We got an Ambassador grant to do our first European tour this year, and it started rough: our guitarist flaked at the last minute and didn’t make the trip. Between that and being away from home, the language barrier, it took a while to get acclimated. But in Paris our show was like 2 or 300 people, and a French fan asked to come on stage and sing If You Feel Alone at parties. We thought we were going to show up as unknowns – but fans had been listening to our music for so long. Some people, the only English words they knew were Blvck Hippie songs. In Edinburgh a fan was singing the words back to me in tears.

We came out of that tour different. It was five weeks, and we got to go to all of these countries and cities I thought I’d never get to see. We came out of it better. I learned a lot about myself.

Coming off of that, we opened for Making Movies for about a week or so – doing everything we can at this point to seem like we belong here. Getting to learn from M.A.G.S. and Enrique, it was like a master class from two POC performers that were where I wanted to be.

2024

We released our second record, Basketball Camp, and played SXSW – the Music Export Memphis day party with Nine Mile and two other showcases. It was really cool getting to be around Memphis people there – Ya Ya Bey came to see Talibah Safiya, who was also on the MEM line-up, and we had played a Juneteenth festival with her.

The release of Basketball Camp was a huge success helped by the MEM Publicity Grant. Some notable examples of impact were at our D.C., Tampa, and Overton Park Shell shows. All shows were hugely successful and the press features helped get people in the know. Additionally, the playlist exposure we got through the help of our publicist contributed to achieving over 100,000 streams in less than a year.

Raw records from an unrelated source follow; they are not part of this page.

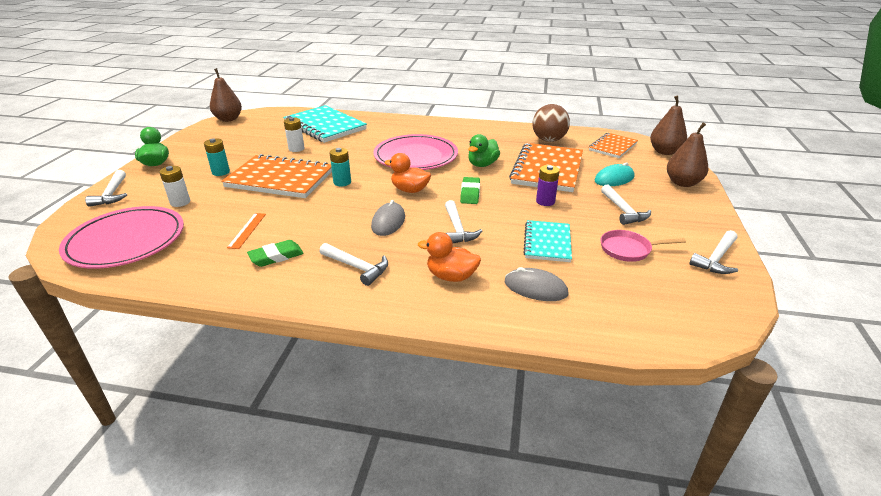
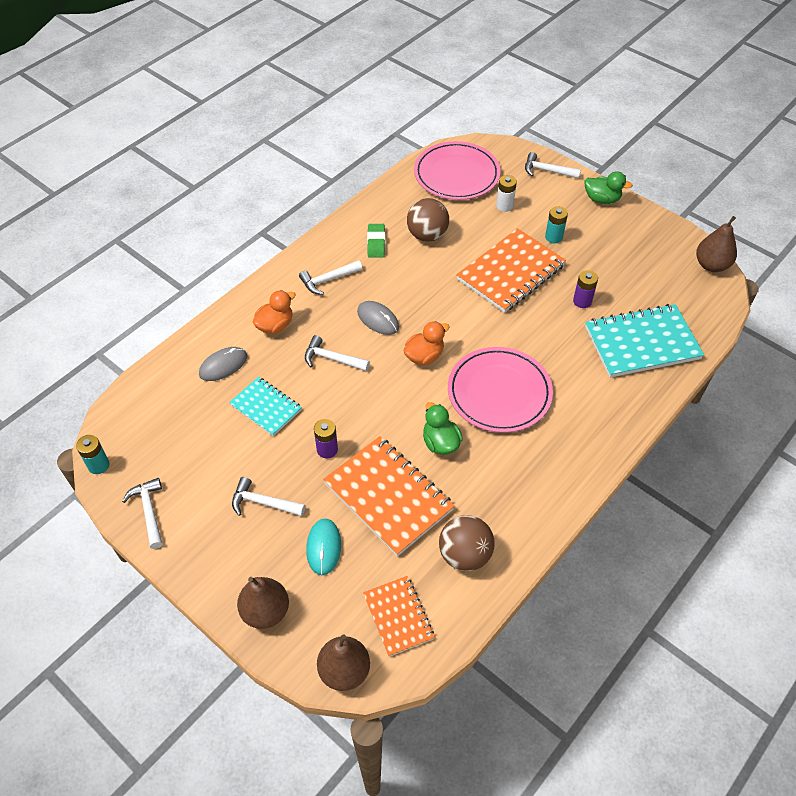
camera: 120 degrees right, 20 degrees up
(247, 230) = (427, 235): orange ruler -> brown ball
(296, 149) = (582, 301): white battery -> purple battery
(342, 182) = (475, 313): turquoise battery -> turquoise battery (98, 465)
(470, 193) = (385, 398): green eraser -> none
(628, 249) = (212, 457): pink pan -> none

The album earned praise from FLOOD Magazine, Glide Magazine, WNXP and more. Here’s an excerpt from the review in Add To Want List: “Thematically, this is about finding togetherness and overcoming anxieties and insecurities. Musically, it is a mix of dreamy indie pop melodies, emocore with heartfelt freak-outs, and quite complex jazzy structures. Heavy stuff, at times quite weird, but it’s fascinating how the vocals and instruments search for the balance between introvert and extrovert, switching between control and outbursts, with various beautiful singing styles and spoken word, but also raw screams at the most tense moments. Mesmerizing.”

2025

In March of 2025 we did our second European tour, funded of course by a MEM Ambassador grant. It was another five week run, but we went to different places: Sweden, Switzerland, Denmark. Got paid a lot more. Packed out almost every show. People knew the words, they had been fans for years. Had a fan who wanted to do the rap verse on “Cain and Abel” and we let him up to do it. It rejuvenated us – the end of the album tour in 2024 was rough. In Europe they treat you like stars: They feed you, they put you up. People there from the last time wearing the old merch, buying the new merch.

We’ve been working on the next album since 2024, after SXSW. I’m studying who and where I am as a black artist, and I’m more in touch with myself than I’ve ever been.

In this scene you get some rich kid bands who can take the L, they can play in front of 2 people. We’re the actual DIY. We’re rolling and taping our own tee shirts.

The access to funds from Music Export Memphis is the reason we’ve been able to tour like we have. And the Merch Fund led to us having a long-term relationship with a printer in Memphis who we love. We ran out of merch on a tour once and he mailed it to us!

I’m always proud to say, “We’re Blvck Hippie and we’re from Memphis.” Thank you, Music Export Memphis, and happy 10 years.